> **WORK REQUEST**
Take the lines from the beginning of the data below through the line holding "- T3 vertebra: (215, 273, 300, 340)" and return exactly those.

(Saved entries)

☆ ☆ ☆ ☆

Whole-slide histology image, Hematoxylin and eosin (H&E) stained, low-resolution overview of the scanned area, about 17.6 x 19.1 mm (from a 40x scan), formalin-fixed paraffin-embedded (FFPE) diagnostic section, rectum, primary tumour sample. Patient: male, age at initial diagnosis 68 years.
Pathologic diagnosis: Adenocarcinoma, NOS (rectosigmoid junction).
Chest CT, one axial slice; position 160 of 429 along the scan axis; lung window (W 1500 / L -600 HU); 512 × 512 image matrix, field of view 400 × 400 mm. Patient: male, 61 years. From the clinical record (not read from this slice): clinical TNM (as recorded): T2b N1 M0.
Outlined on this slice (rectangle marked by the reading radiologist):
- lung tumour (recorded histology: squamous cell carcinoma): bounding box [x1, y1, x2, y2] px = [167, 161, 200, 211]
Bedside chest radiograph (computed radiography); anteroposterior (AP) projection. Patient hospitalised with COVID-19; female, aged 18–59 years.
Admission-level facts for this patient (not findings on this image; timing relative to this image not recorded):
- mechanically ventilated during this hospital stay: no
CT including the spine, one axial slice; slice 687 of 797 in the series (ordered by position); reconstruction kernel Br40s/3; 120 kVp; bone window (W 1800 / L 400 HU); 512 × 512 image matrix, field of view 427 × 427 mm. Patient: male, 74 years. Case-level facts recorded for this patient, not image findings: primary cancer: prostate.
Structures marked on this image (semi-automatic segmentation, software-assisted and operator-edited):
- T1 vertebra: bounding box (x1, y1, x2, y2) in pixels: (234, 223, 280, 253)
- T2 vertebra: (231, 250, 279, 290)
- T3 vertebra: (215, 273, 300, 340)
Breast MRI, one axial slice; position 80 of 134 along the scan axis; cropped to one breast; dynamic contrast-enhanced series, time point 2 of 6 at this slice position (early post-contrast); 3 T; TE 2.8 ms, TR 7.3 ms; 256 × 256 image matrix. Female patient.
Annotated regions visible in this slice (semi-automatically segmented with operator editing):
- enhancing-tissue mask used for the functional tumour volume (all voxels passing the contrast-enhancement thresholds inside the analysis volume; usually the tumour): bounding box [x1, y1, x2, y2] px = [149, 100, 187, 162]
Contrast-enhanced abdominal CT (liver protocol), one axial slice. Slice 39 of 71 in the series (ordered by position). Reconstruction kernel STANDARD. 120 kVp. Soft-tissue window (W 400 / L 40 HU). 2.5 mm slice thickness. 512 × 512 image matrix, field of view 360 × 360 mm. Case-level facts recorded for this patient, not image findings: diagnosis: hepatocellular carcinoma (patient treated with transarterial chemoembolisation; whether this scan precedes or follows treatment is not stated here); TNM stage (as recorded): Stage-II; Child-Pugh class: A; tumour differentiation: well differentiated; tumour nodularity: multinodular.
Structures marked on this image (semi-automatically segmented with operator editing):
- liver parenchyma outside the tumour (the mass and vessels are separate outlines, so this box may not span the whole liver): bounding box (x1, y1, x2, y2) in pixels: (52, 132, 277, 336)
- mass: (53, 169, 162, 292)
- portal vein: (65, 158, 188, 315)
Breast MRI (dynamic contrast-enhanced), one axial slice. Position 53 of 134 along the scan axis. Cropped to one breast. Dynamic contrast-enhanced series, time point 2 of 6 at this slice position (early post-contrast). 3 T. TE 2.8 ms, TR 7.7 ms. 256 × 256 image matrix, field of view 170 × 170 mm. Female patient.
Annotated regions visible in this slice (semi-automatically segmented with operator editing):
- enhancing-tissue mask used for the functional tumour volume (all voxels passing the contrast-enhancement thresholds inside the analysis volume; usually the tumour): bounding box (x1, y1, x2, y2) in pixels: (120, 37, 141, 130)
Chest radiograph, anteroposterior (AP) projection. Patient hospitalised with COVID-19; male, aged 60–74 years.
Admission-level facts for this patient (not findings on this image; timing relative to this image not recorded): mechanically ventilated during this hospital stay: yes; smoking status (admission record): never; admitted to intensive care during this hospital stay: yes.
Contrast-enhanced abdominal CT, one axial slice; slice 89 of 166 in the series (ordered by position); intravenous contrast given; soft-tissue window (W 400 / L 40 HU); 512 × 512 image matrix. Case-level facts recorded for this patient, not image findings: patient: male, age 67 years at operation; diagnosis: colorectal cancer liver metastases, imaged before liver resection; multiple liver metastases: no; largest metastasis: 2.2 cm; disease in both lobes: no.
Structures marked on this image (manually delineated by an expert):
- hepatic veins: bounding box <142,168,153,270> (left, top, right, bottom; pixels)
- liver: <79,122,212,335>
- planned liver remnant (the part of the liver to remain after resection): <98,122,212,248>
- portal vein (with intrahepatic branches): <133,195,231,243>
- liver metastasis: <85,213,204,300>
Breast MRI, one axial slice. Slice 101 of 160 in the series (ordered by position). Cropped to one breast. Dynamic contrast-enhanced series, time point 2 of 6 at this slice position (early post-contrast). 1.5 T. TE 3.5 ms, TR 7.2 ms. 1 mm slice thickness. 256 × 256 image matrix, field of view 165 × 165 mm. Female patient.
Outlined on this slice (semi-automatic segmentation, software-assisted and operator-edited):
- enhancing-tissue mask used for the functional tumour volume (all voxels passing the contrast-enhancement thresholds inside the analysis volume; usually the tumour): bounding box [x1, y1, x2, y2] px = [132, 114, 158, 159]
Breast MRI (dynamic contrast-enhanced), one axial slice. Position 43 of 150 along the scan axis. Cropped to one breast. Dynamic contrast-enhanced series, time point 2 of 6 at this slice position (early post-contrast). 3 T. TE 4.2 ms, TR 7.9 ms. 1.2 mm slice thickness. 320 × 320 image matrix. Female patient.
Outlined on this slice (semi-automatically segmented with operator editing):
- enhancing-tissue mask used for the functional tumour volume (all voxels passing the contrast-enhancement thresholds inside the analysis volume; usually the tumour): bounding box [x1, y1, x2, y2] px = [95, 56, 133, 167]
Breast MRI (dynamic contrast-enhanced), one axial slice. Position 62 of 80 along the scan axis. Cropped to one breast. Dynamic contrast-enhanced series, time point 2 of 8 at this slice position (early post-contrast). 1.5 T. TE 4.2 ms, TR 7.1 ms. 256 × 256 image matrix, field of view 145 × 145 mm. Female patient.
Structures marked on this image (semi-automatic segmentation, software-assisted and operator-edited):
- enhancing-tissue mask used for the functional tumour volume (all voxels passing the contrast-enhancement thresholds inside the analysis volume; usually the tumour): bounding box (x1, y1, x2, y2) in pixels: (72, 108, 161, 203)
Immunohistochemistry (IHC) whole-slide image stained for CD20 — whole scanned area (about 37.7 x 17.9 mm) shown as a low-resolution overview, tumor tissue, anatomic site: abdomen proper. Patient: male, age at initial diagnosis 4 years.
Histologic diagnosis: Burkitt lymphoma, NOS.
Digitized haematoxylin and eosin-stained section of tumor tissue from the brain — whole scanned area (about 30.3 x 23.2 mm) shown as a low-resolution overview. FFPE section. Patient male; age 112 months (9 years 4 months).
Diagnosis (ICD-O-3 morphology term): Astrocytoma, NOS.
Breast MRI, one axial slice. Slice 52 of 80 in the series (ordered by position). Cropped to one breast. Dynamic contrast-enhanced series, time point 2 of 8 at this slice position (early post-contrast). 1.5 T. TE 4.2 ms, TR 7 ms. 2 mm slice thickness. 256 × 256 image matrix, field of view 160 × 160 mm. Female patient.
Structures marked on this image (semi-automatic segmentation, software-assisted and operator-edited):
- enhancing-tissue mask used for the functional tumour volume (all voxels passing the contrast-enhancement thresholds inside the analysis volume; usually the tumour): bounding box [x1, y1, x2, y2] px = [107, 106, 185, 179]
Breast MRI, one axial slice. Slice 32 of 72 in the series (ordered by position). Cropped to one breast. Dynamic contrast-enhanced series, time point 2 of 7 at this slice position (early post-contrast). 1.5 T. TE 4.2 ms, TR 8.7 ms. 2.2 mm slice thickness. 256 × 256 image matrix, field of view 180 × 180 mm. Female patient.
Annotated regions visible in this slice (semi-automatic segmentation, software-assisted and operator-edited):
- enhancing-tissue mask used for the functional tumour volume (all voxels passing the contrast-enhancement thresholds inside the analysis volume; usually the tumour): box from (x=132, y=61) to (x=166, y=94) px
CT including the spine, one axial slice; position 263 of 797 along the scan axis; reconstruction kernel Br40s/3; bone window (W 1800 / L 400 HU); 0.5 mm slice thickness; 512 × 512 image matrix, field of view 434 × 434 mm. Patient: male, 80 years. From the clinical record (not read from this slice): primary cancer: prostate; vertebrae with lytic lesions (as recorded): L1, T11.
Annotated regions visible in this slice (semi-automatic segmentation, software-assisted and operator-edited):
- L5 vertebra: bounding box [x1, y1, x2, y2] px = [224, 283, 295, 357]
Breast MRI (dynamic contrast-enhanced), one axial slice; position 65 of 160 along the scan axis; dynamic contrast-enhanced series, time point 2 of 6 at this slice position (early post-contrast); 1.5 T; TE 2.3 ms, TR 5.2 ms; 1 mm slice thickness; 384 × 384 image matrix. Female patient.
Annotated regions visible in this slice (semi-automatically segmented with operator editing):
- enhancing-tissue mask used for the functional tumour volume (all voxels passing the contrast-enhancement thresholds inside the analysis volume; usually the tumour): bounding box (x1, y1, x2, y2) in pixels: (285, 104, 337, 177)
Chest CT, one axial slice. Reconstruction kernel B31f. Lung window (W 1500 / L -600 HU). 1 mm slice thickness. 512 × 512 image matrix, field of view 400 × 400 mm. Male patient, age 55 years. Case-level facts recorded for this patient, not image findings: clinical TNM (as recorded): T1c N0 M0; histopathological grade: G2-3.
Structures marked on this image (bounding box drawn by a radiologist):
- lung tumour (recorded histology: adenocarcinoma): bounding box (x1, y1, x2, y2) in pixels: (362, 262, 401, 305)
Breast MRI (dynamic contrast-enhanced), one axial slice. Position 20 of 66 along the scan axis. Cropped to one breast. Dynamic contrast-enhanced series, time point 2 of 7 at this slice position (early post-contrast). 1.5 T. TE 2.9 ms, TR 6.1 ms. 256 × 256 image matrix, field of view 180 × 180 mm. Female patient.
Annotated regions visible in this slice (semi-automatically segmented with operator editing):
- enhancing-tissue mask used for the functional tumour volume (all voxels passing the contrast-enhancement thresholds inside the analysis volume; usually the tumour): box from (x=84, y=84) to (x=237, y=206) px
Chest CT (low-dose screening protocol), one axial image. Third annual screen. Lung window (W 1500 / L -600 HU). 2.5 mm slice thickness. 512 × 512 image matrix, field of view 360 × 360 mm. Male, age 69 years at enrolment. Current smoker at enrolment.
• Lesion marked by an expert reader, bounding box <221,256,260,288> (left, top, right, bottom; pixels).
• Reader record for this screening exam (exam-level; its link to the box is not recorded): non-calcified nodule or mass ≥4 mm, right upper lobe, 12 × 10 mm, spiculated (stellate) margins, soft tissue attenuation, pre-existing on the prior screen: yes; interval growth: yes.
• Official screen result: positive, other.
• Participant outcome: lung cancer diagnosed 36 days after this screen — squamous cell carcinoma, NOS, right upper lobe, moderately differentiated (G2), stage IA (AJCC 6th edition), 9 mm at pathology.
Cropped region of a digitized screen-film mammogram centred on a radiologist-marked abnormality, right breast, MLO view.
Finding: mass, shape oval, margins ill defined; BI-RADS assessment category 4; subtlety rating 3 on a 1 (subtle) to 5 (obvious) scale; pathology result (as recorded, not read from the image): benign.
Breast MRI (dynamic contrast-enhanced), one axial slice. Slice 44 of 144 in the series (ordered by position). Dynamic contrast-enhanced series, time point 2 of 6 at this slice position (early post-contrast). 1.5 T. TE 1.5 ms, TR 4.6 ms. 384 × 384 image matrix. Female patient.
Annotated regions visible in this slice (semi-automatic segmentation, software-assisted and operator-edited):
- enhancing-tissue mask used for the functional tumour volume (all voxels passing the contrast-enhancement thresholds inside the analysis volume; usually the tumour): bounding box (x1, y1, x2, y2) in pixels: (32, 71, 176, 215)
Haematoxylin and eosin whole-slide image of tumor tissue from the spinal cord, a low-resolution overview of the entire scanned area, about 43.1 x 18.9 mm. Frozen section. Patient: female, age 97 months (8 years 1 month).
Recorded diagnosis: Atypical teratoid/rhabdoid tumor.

☆ ☆ ☆ ☆

> **OUTPUT FOR THIS EXERCISE**
Whole-slide histology image, Hematoxylin and eosin (H&E) stained, low-resolution overview of the scanned area, about 17.6 x 19.1 mm (from a 40x scan), formalin-fixed paraffin-embedded (FFPE) diagnostic section, rectum, primary tumour sample. Patient: male, age at initial diagnosis 68 years.
Pathologic diagnosis: Adenocarcinoma, NOS (rectosigmoid junction).
Chest CT, one axial slice; position 160 of 429 along the scan axis; lung window (W 1500 / L -600 HU); 512 × 512 image matrix, field of view 400 × 400 mm. Patient: male, 61 years. From the clinical record (not read from this slice): clinical TNM (as recorded): T2b N1 M0.
Outlined on this slice (rectangle marked by the reading radiologist):
- lung tumour (recorded histology: squamous cell carcinoma): bounding box [x1, y1, x2, y2] px = [167, 161, 200, 211]
Bedside chest radiograph (computed radiography); anteroposterior (AP) projection. Patient hospitalised with COVID-19; female, aged 18–59 years.
Admission-level facts for this patient (not findings on this image; timing relative to this image not recorded):
- mechanically ventilated during this hospital stay: no
CT including the spine, one axial slice; slice 687 of 797 in the series (ordered by position); reconstruction kernel Br40s/3; 120 kVp; bone window (W 1800 / L 400 HU); 512 × 512 image matrix, field of view 427 × 427 mm. Patient: male, 74 years. Case-level facts recorded for this patient, not image findings: primary cancer: prostate.
Structures marked on this image (semi-automatic segmentation, software-assisted and operator-edited):
- T1 vertebra: bounding box (x1, y1, x2, y2) in pixels: (234, 223, 280, 253)
- T2 vertebra: (231, 250, 279, 290)
- T3 vertebra: (215, 273, 300, 340)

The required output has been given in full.